The bar scene continues. There are way too many discussable quotes in there to address them all, but there should be ample similar opportunities in the future.
As for the action of the story:
‘ “Friendships,” said [James] Taggart in the tone of an idle abstraction, “are more valuable than gold.” Unexpectedly, he turned to [Paul] Larkin. “Don’t you think so, Paul?” ‘
Paul agrees, being the weak man that he is. Irony abounds, as Paul is ultimately being asked to betray his friendship with Hank Rearden. It is axiomatic that Rand’s heroes say exactly what they mean without exception, and therefore her villains are generally saying the opposite of what they mean, or at least lying about their motives.

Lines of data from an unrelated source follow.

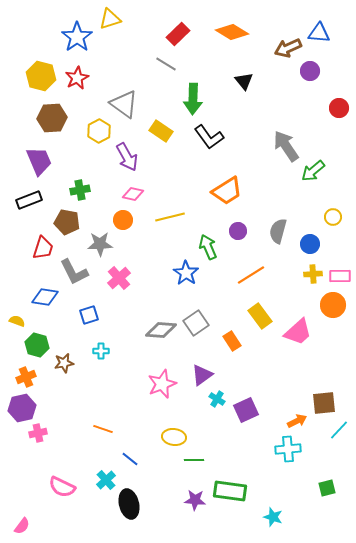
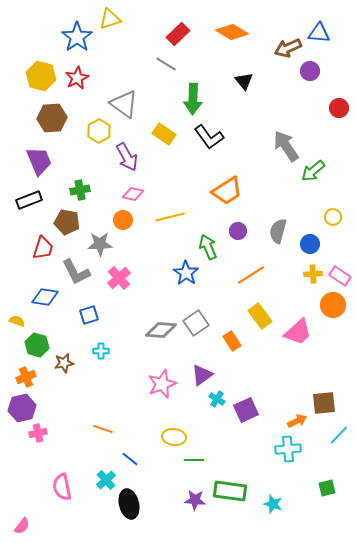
yellow rectangle at (161, 131): moved 3 px right, 3 px down
gray L-shape at (74, 272): moved 2 px right
pink rectangle at (340, 276): rotated 35 degrees clockwise
cyan line at (339, 430): moved 5 px down
pink semicircle at (62, 487): rotated 52 degrees clockwise
cyan star at (273, 517): moved 13 px up
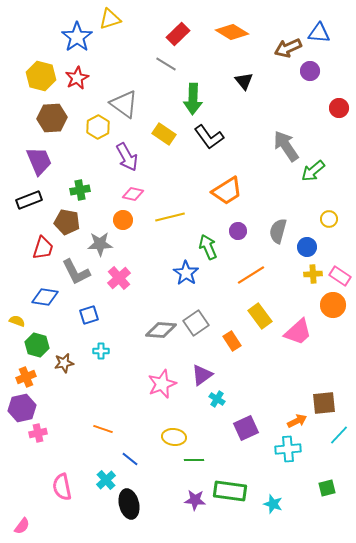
yellow hexagon at (99, 131): moved 1 px left, 4 px up
yellow circle at (333, 217): moved 4 px left, 2 px down
blue circle at (310, 244): moved 3 px left, 3 px down
purple square at (246, 410): moved 18 px down
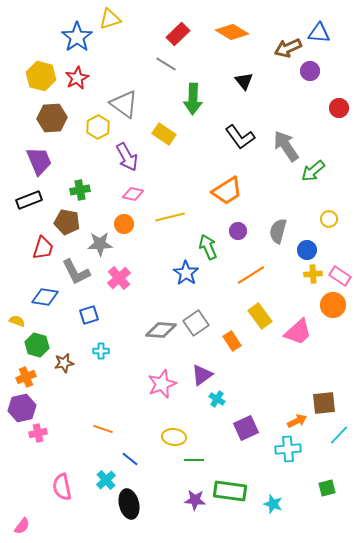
black L-shape at (209, 137): moved 31 px right
orange circle at (123, 220): moved 1 px right, 4 px down
blue circle at (307, 247): moved 3 px down
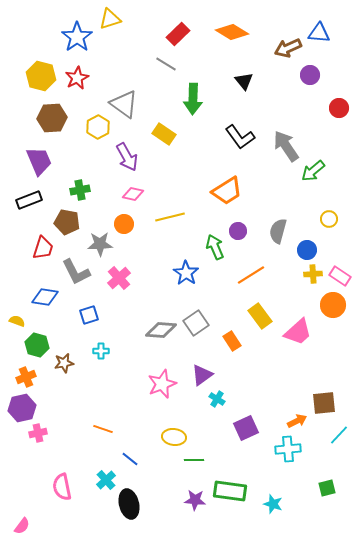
purple circle at (310, 71): moved 4 px down
green arrow at (208, 247): moved 7 px right
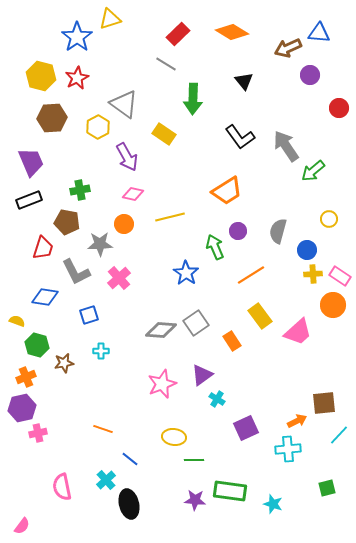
purple trapezoid at (39, 161): moved 8 px left, 1 px down
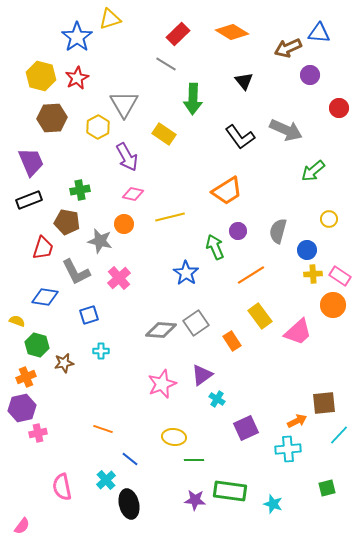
gray triangle at (124, 104): rotated 24 degrees clockwise
gray arrow at (286, 146): moved 16 px up; rotated 148 degrees clockwise
gray star at (100, 244): moved 3 px up; rotated 15 degrees clockwise
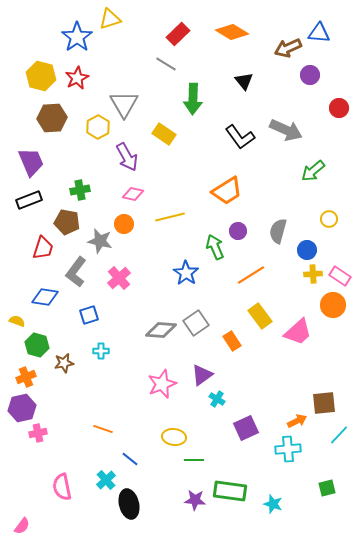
gray L-shape at (76, 272): rotated 64 degrees clockwise
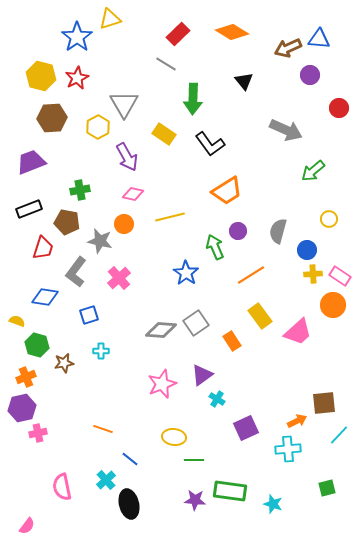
blue triangle at (319, 33): moved 6 px down
black L-shape at (240, 137): moved 30 px left, 7 px down
purple trapezoid at (31, 162): rotated 88 degrees counterclockwise
black rectangle at (29, 200): moved 9 px down
pink semicircle at (22, 526): moved 5 px right
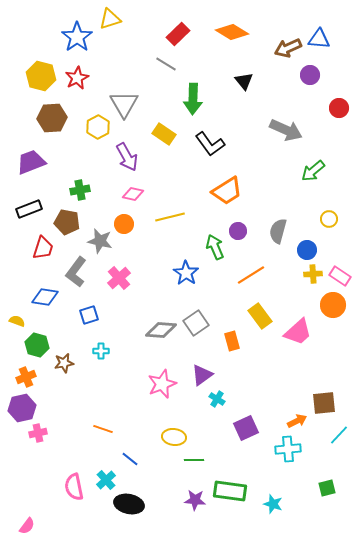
orange rectangle at (232, 341): rotated 18 degrees clockwise
pink semicircle at (62, 487): moved 12 px right
black ellipse at (129, 504): rotated 64 degrees counterclockwise
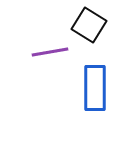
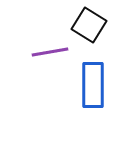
blue rectangle: moved 2 px left, 3 px up
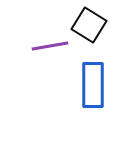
purple line: moved 6 px up
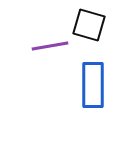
black square: rotated 16 degrees counterclockwise
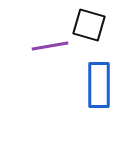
blue rectangle: moved 6 px right
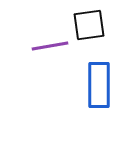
black square: rotated 24 degrees counterclockwise
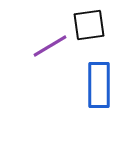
purple line: rotated 21 degrees counterclockwise
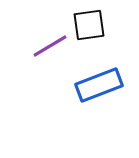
blue rectangle: rotated 69 degrees clockwise
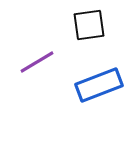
purple line: moved 13 px left, 16 px down
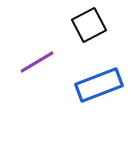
black square: rotated 20 degrees counterclockwise
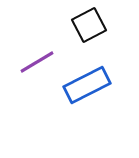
blue rectangle: moved 12 px left; rotated 6 degrees counterclockwise
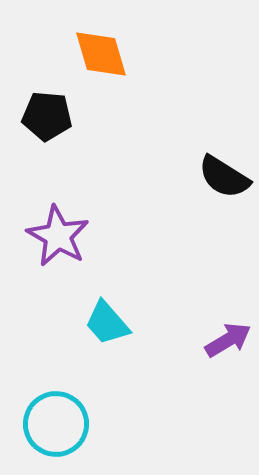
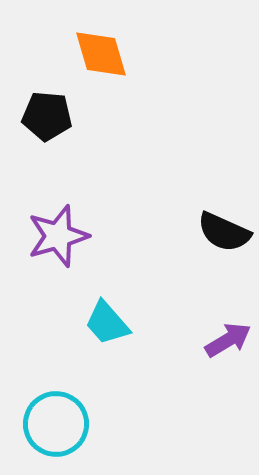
black semicircle: moved 55 px down; rotated 8 degrees counterclockwise
purple star: rotated 26 degrees clockwise
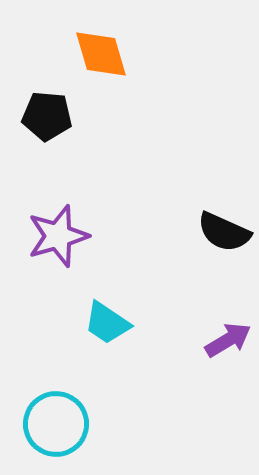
cyan trapezoid: rotated 15 degrees counterclockwise
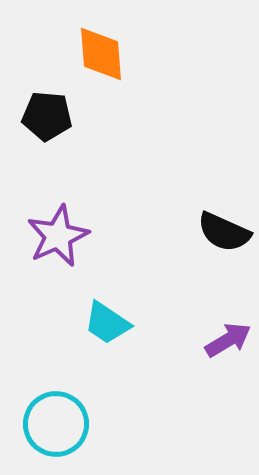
orange diamond: rotated 12 degrees clockwise
purple star: rotated 8 degrees counterclockwise
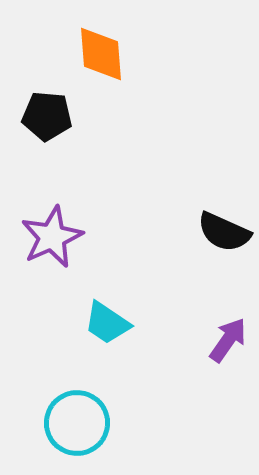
purple star: moved 6 px left, 1 px down
purple arrow: rotated 24 degrees counterclockwise
cyan circle: moved 21 px right, 1 px up
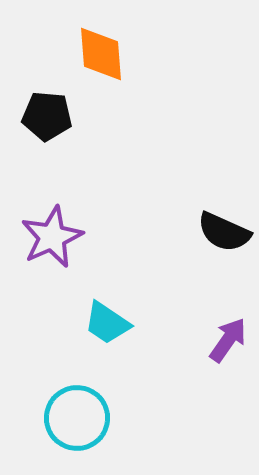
cyan circle: moved 5 px up
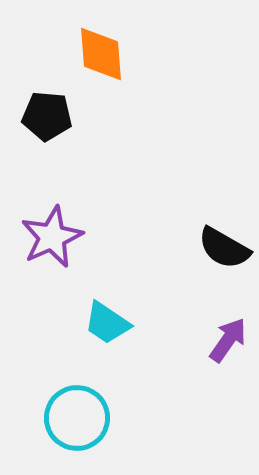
black semicircle: moved 16 px down; rotated 6 degrees clockwise
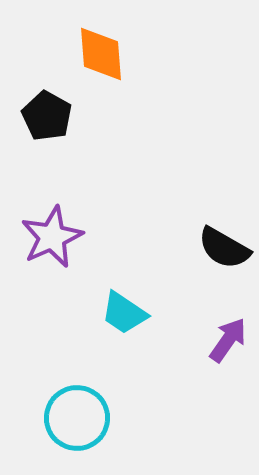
black pentagon: rotated 24 degrees clockwise
cyan trapezoid: moved 17 px right, 10 px up
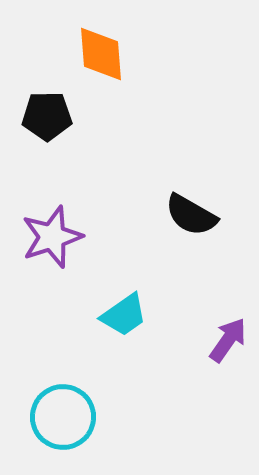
black pentagon: rotated 30 degrees counterclockwise
purple star: rotated 6 degrees clockwise
black semicircle: moved 33 px left, 33 px up
cyan trapezoid: moved 2 px down; rotated 69 degrees counterclockwise
cyan circle: moved 14 px left, 1 px up
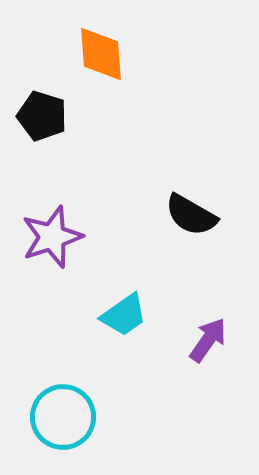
black pentagon: moved 5 px left; rotated 18 degrees clockwise
purple arrow: moved 20 px left
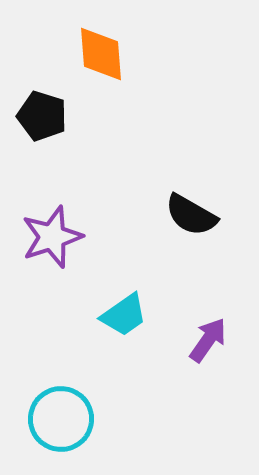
cyan circle: moved 2 px left, 2 px down
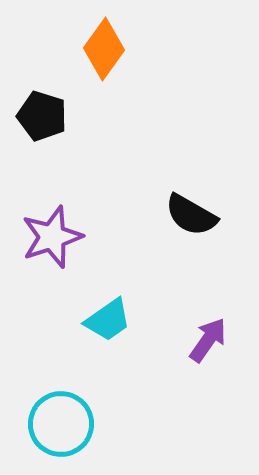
orange diamond: moved 3 px right, 5 px up; rotated 40 degrees clockwise
cyan trapezoid: moved 16 px left, 5 px down
cyan circle: moved 5 px down
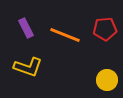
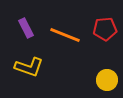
yellow L-shape: moved 1 px right
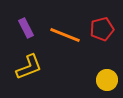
red pentagon: moved 3 px left; rotated 10 degrees counterclockwise
yellow L-shape: rotated 40 degrees counterclockwise
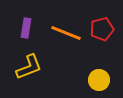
purple rectangle: rotated 36 degrees clockwise
orange line: moved 1 px right, 2 px up
yellow circle: moved 8 px left
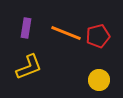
red pentagon: moved 4 px left, 7 px down
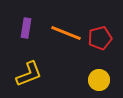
red pentagon: moved 2 px right, 2 px down
yellow L-shape: moved 7 px down
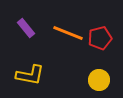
purple rectangle: rotated 48 degrees counterclockwise
orange line: moved 2 px right
yellow L-shape: moved 1 px right, 1 px down; rotated 32 degrees clockwise
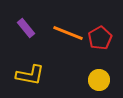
red pentagon: rotated 15 degrees counterclockwise
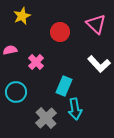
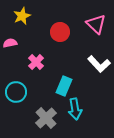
pink semicircle: moved 7 px up
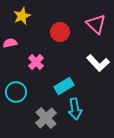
white L-shape: moved 1 px left, 1 px up
cyan rectangle: rotated 36 degrees clockwise
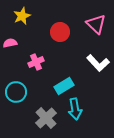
pink cross: rotated 21 degrees clockwise
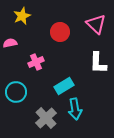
white L-shape: rotated 45 degrees clockwise
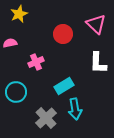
yellow star: moved 3 px left, 2 px up
red circle: moved 3 px right, 2 px down
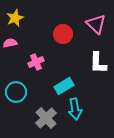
yellow star: moved 4 px left, 4 px down
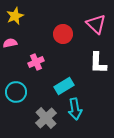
yellow star: moved 2 px up
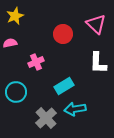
cyan arrow: rotated 90 degrees clockwise
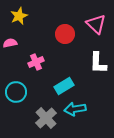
yellow star: moved 4 px right
red circle: moved 2 px right
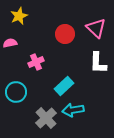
pink triangle: moved 4 px down
cyan rectangle: rotated 12 degrees counterclockwise
cyan arrow: moved 2 px left, 1 px down
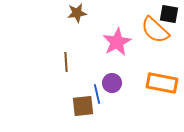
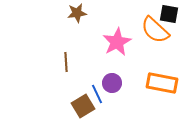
blue line: rotated 12 degrees counterclockwise
brown square: rotated 25 degrees counterclockwise
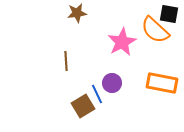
pink star: moved 5 px right
brown line: moved 1 px up
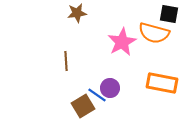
orange semicircle: moved 1 px left, 3 px down; rotated 28 degrees counterclockwise
purple circle: moved 2 px left, 5 px down
blue line: moved 1 px down; rotated 30 degrees counterclockwise
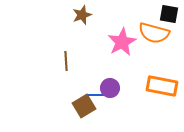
brown star: moved 5 px right, 2 px down; rotated 12 degrees counterclockwise
orange rectangle: moved 3 px down
blue line: rotated 36 degrees counterclockwise
brown square: moved 1 px right
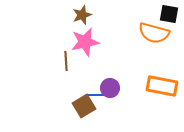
pink star: moved 37 px left; rotated 16 degrees clockwise
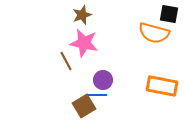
pink star: moved 1 px left, 1 px down; rotated 24 degrees clockwise
brown line: rotated 24 degrees counterclockwise
purple circle: moved 7 px left, 8 px up
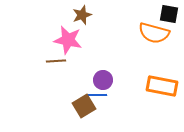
pink star: moved 16 px left, 3 px up
brown line: moved 10 px left; rotated 66 degrees counterclockwise
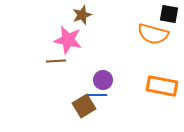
orange semicircle: moved 1 px left, 1 px down
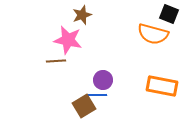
black square: rotated 12 degrees clockwise
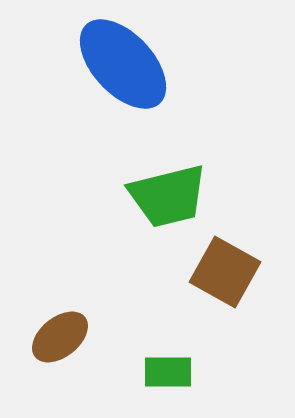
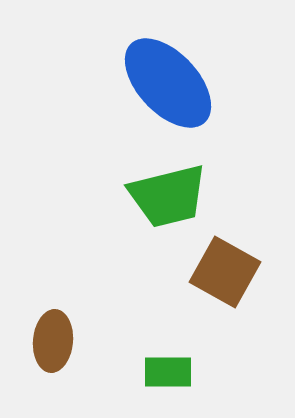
blue ellipse: moved 45 px right, 19 px down
brown ellipse: moved 7 px left, 4 px down; rotated 46 degrees counterclockwise
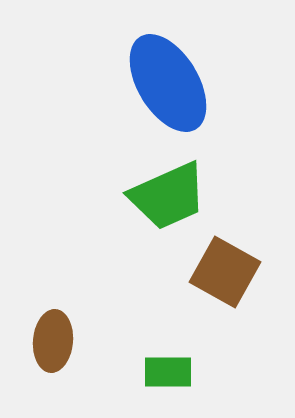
blue ellipse: rotated 12 degrees clockwise
green trapezoid: rotated 10 degrees counterclockwise
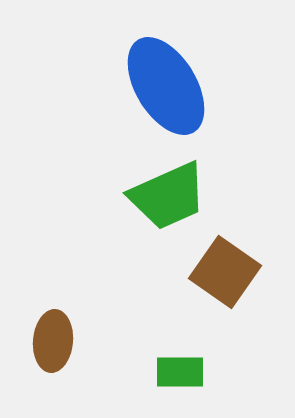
blue ellipse: moved 2 px left, 3 px down
brown square: rotated 6 degrees clockwise
green rectangle: moved 12 px right
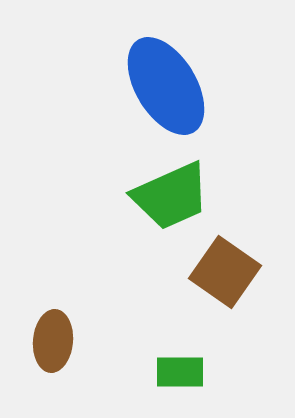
green trapezoid: moved 3 px right
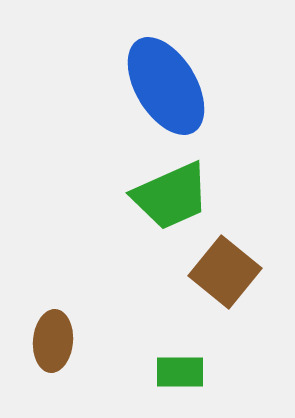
brown square: rotated 4 degrees clockwise
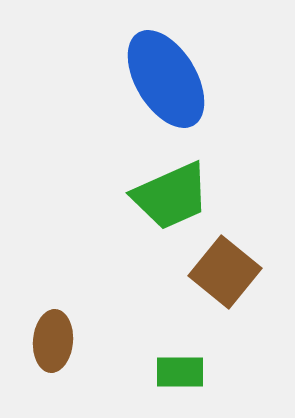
blue ellipse: moved 7 px up
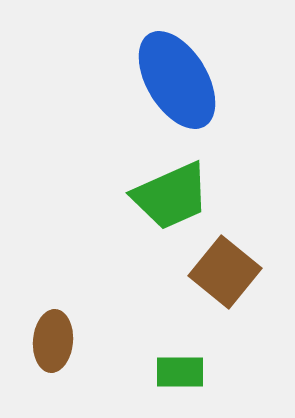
blue ellipse: moved 11 px right, 1 px down
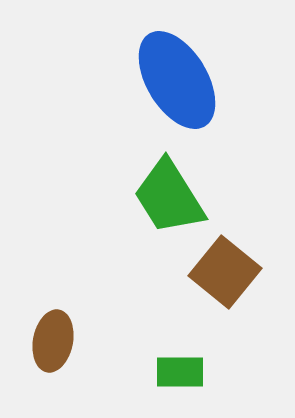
green trapezoid: moved 2 px left, 1 px down; rotated 82 degrees clockwise
brown ellipse: rotated 6 degrees clockwise
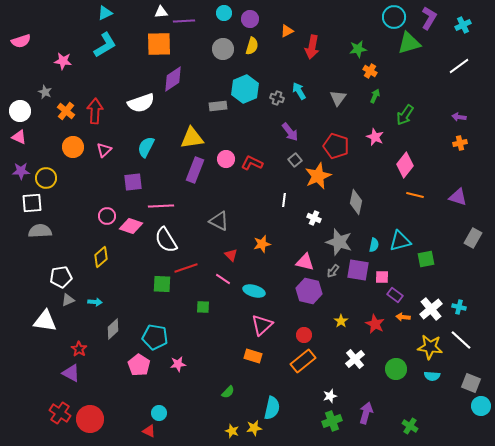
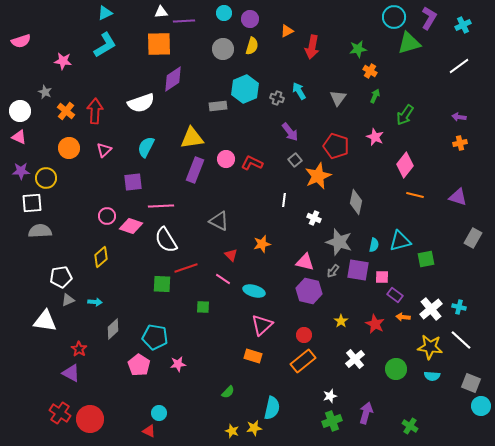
orange circle at (73, 147): moved 4 px left, 1 px down
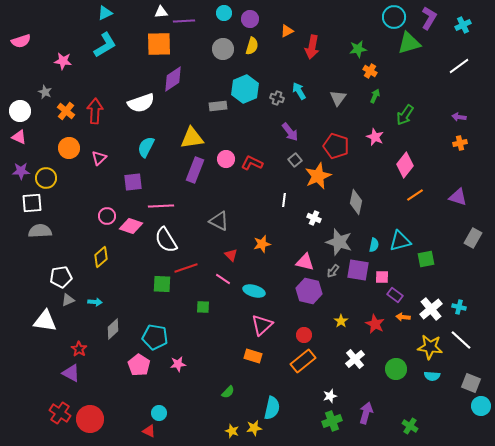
pink triangle at (104, 150): moved 5 px left, 8 px down
orange line at (415, 195): rotated 48 degrees counterclockwise
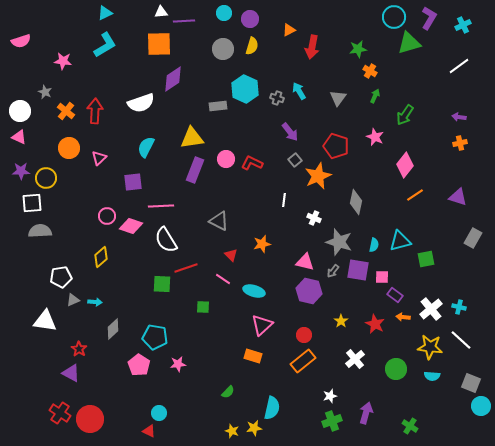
orange triangle at (287, 31): moved 2 px right, 1 px up
cyan hexagon at (245, 89): rotated 12 degrees counterclockwise
gray triangle at (68, 300): moved 5 px right
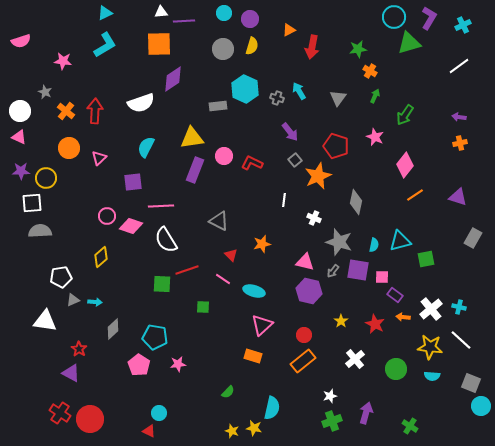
pink circle at (226, 159): moved 2 px left, 3 px up
red line at (186, 268): moved 1 px right, 2 px down
yellow star at (254, 428): rotated 21 degrees clockwise
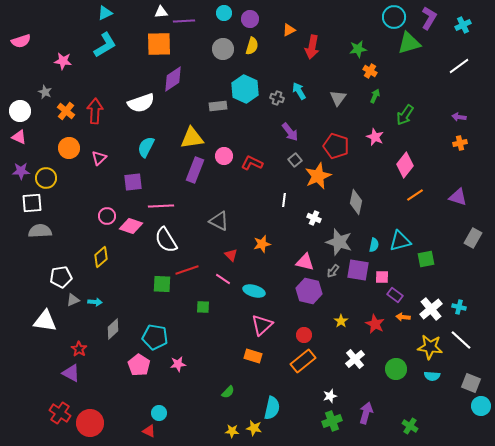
red circle at (90, 419): moved 4 px down
yellow star at (232, 431): rotated 16 degrees counterclockwise
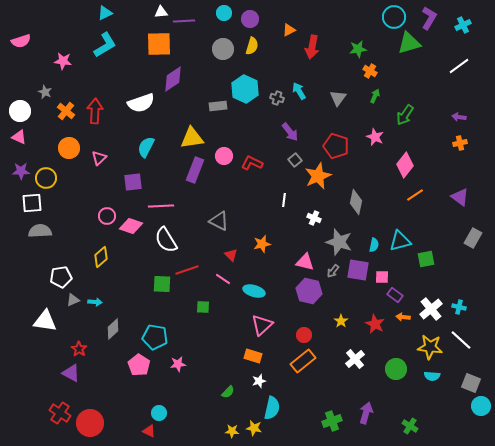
purple triangle at (458, 197): moved 2 px right; rotated 18 degrees clockwise
white star at (330, 396): moved 71 px left, 15 px up
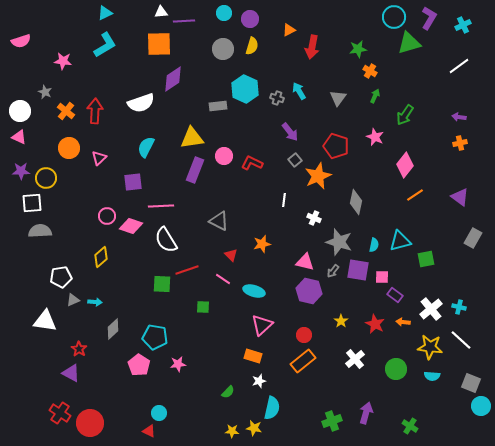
orange arrow at (403, 317): moved 5 px down
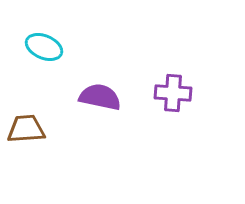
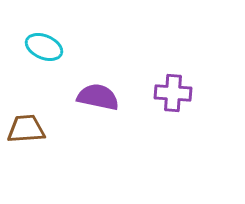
purple semicircle: moved 2 px left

It is interesting that Paul has to squash shreds of conscience; he can’t bear to look at Wesley Mouch at one point. Wesley, it is revealed, is Hank’s “man in Washington,” but is apparently really a sock puppet for James, and is about to backstab Hank.
There is talk of the People’s State of Mexico (the entire world has apparently gone communist, with the U.S. on the way) and the San Sebastian Mines. ‘ “Wonderful place, Mexico,” Boyle answered cheerfully. “Very stimulating and thought-provoking. Their food rations are something awful, though. I got sick.” ‘ The mines in question have enormous deposits of copper, and it apparently is the last bit of private property in Mexico. (Orren casually mentions a “Spic” superintendent, but it remains my impression that race is simply not one of Rand’s issues.) Orren angrily denies rumors that it is to be nationalized.
Orren mentions that Taggart Transcontinental service to the mines is terrible, with only one passenger train a day, and that, a wood-burning train. This news bothers James.
The scene ends with the four talking about a “difficult undertaking” ahead. James ends with, ‘ “That’s what has to be known — who makes it possible.” ‘ This is clearly an echo of the question, “Who is John Galt?”